**Verilen Metin:**
En Sıcak Konular
Vakit
Ali İhsan Karahasanoğlu
0 0 0000
Cevaptaki ‘dik duruş’, kapatmayı zorlaştırır!
AKParti’nin, kapatma davasında Anayasa Mahkemesi’ne verdiği cevap, dün açıklandı. Daha doğrusu ele geçirildi.
Burada benim dikkatimi çeken husus şu oldu.. Kapatma davasının iddianamesini imzalayan Başsavcı idi.. İddianame, Anayasa Mahkemesi’ne verildiği gün basına da sızdırıldı.
İddianameye karşı AKParti’nin verdiği cevap ise, Anayasa Mahkemesi’ne ulaştığı gün değil; günler sonra, özellikle de YargıtayBaşsavcılığı’na verildikten sonra basının eline geçti.
Bu olayda üç taraf var. Başsavcılık. Anayasa Mahkemesi ve AK Parti..
Acaba sızdırma olayının faili kim diye baktığımızda, iddianame ve cevabın sızdırılma günleri bize gerçeği gösteriyor.
Belgelerin basına sızdırılmasının kaynağı, Anayasa Mahkemesi değil.. Çünkü AK Parti’nin iddianameye verdiği cevap, Anayasa Mahkemesi’ne gönderildiğinde basının eline hemen geçmedi. Demek ki Anayasa Mahkemesi kaynak değil.
Basına sızdırmayı yapan parti de değil.. Çünkü AK Parti, Anayasa Mahkemesi’ne verdiği cevabı bile, günlerce basından sakladı.
Geride bir tek Başsavcılık kalıyor..
Başsavcı’nın hazırladığı iddianame hemen basının elinde.Özellikle de Cumhuriyet gazetesinin elinde. Hatta bazı rivayetlere göre, daha Anayasa Mahkemesi’ne bile verilmeden, İşçi Partisi’nin bilgisayarında..
AKParti’nin verdiği cevap dilekçesi, başsavcılığın eline geçer geçmez basında..
O halde bu işin sorumlusu, Başsavcılık.
Hayır; bir basın mensubu olarak, “Basına niye veriliyor bu belgeler!” şikâyetinde bulunmayacağım.
Ama; tarafların niyetlerini ortaya koyma, ciddiyetlerini anlama açısından, bu notu bir kenara yazmamız gerekir. Bu notu bir kenara kaydetmek için hatırlatmamı yapıp, AKParti’nin cevabını değerlendirmeye geçeyim.
AKParti’nin cevabı, Anayasa Mahkemesi’nin bu sefer işinin zor olduğunu gösteriyor.
“367 kararı”ndan daha zor bir dava bu!
“367 kararı”nın çok doğru, hukuka uygun bir karar olduğunu söyleyecek değilim.
Ama yine de, “367 kararı”nda, Anayasa’nın değişiklik gerekçesine bakılmazsa, maddelerin çıkarılış amacını dikkate almazsanız, “Madde metninde ne yazıyorsa, ben ona bakarım. Gerisini bilmem, anlamam” mantığı ile olaya yaklaşırsanız, kararın hukuka uygun olduğu ciddi ciddi söylenebilir..
Gerçekten, maddenin metne alınışı oldukça sorunlu idi. Tam ifade edilememiş bir düzenleme idi. Çıkarılış amacı ile tam ters anlatım içeriyordu..

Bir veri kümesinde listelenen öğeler
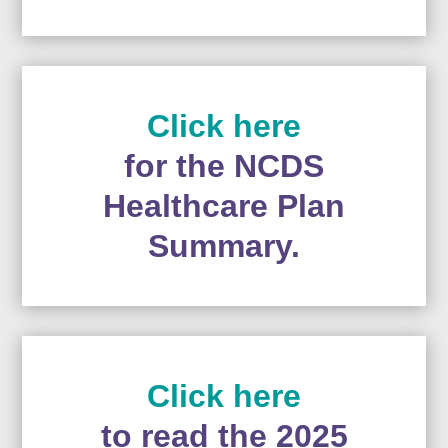
Click here
for the NCDS
Healthcare Plan
Summary.
Click here
to read the 2025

**Yapılacaklar:**
**1)** Kapatma davası üzerine yazılmış metne göre aşağıdaki soruları yanıtlayın.
(a) Kapatma davasının iddianamesini kim imzalamıştı?
(b) Başsavcının hazırladığı iddianame özellikle hangi gazetenin elindeydi?
(c) Yazar bu davanın hangi karardan daha zor olduğunu söylüyor?
**2)** Yukarıdaki veri kümesi satırlarının tamamını değiştirmeden yeniden yazın. Resimleri cevabınıza almayın.

**Görev Sonuçları:**
**1)**
(a) Başsavcı imzalamıştı.
(b) Cumhuriyet gazetesinin elindeydi.
(c) "367 kararı"ndan daha zor olduğunu söylüyor.

**2)**
Click here
for the NCDS
Healthcare Plan
Summary.
Click here
to read the 2025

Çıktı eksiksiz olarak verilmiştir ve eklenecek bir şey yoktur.